[[ Passage provided open ]]
Fig. 2: VEGF Captures Monocytes Under Flow.

Microfluidic device to capture of cells from blood: schematic and shear dependency. a Schematic of microfluidic device. PDMS device is sealed to iVEGF using a vacuum. An empty channel image is shown. b VEGF binding kinetics to CH surface as determined by ELISA, n = 3 independent biological replicates; error bars denote ± SD of the mean. c MTT proliferation of HUVECs on iVEGF with a range of initial soluble VEGF concentrations added per well; n = 3 independent biological replicates; Four asterisk indicates statistical difference (p < 0.0001) compared to control (no VEGF) using one-way ANOVA and Dunnett’s test (DF = 12, F = 2101); error bars denote ±SD of the mean. d–f Whole human blood was passed through the microfluidic device on iVEGF at the indicated shear stress. All runs were 1 mL of blood. Total captured cells (d) were analyzed as captured cells per total cell count of 1 mL of blood, n = 10 independent biological replicates per shear strength; four asterisk indicates statistical difference (p < 0.0001), p-values as indicated determined by one-way ANOVA and Tukey’s test (DF = 36; F = 63.78); error bars denote ±SD of the mean. e, f Immunostaining with antibodies against MC markers CD14, CD163, and CD31 and EC marker CD144. e Representative images at 1 dyn/cm² are shown. Images were quantified (f) as shown over the 10 independent biological replicates per shear (1 dyn; white bars, 5 dyn; diagonal thatched bars, 10 dyn; gray bars, 15 dyn horizontal thatched bars). No significant difference (p values indicated) between shear strengths and identity using two-way ANOVA and Sidak’s test; error bars denote ±SD of the mean. EC markers are observed in <1% of total cells under all shears tested. g VEGF captures cells expressing the VEGF receptors with high specificity, n = 10 independent biological runs per cell type (NIH-3T3; mouse fibroblast line, HF-MSC human hair follicle-derived mesenchymal stem cells, HD-FB human dermal fibroblasts, HUVEC human umbilical vein endothelial cell, OCAEC ovine carotid artery endothelial cell, RAW mouse macrophage line, H-MC human peripheral blood monocytes). Significance determined using two-way ANOVA and Sidak’s test (DF = 36, F = 1.458), significance as indicated; four asterisk denotes statistical difference p < 0.0001 as compared to cells captured on CH surface; error bars denote ±SD of the mean; iVEGF white bars, Hep surface gray bars.
[[ Passage provided closed ]]
[[ Dataset open ]]
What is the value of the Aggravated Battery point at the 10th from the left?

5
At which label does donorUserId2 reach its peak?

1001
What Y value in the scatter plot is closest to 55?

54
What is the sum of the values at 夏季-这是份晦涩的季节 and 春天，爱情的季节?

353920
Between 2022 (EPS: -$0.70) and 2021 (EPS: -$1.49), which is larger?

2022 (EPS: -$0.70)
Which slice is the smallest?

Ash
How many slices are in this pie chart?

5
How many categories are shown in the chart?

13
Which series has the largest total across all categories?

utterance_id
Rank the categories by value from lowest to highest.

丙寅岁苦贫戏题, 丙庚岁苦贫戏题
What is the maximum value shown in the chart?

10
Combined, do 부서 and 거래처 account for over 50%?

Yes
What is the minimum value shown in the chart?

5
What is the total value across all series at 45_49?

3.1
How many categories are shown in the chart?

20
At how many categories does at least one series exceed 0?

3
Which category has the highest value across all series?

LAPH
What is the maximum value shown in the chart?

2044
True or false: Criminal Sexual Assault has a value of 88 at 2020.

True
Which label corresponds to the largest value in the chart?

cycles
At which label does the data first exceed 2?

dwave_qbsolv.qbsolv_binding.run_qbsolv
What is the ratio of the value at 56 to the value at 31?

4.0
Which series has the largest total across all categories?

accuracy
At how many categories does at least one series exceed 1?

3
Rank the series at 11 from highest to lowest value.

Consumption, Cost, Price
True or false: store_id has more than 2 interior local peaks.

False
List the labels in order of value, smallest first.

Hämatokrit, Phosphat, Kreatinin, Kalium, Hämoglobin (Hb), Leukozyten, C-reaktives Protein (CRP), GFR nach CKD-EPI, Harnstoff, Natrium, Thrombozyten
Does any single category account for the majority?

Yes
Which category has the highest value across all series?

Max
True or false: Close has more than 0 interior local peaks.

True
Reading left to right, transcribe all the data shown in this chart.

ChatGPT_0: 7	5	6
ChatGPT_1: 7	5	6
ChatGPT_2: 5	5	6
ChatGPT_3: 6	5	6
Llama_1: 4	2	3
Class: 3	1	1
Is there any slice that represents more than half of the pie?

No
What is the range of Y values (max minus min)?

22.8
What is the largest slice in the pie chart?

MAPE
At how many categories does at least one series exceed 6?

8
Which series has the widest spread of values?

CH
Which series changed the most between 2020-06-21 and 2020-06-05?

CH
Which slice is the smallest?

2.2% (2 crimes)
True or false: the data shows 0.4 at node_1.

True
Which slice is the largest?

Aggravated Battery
[[ Dataset closed ]]
- _About this task_: According to the figure caption, how is the PDMS device sealed to iVEGF? The lines have no role in the task.

- _Answer to the exercise_: It is sealed using a vacuum.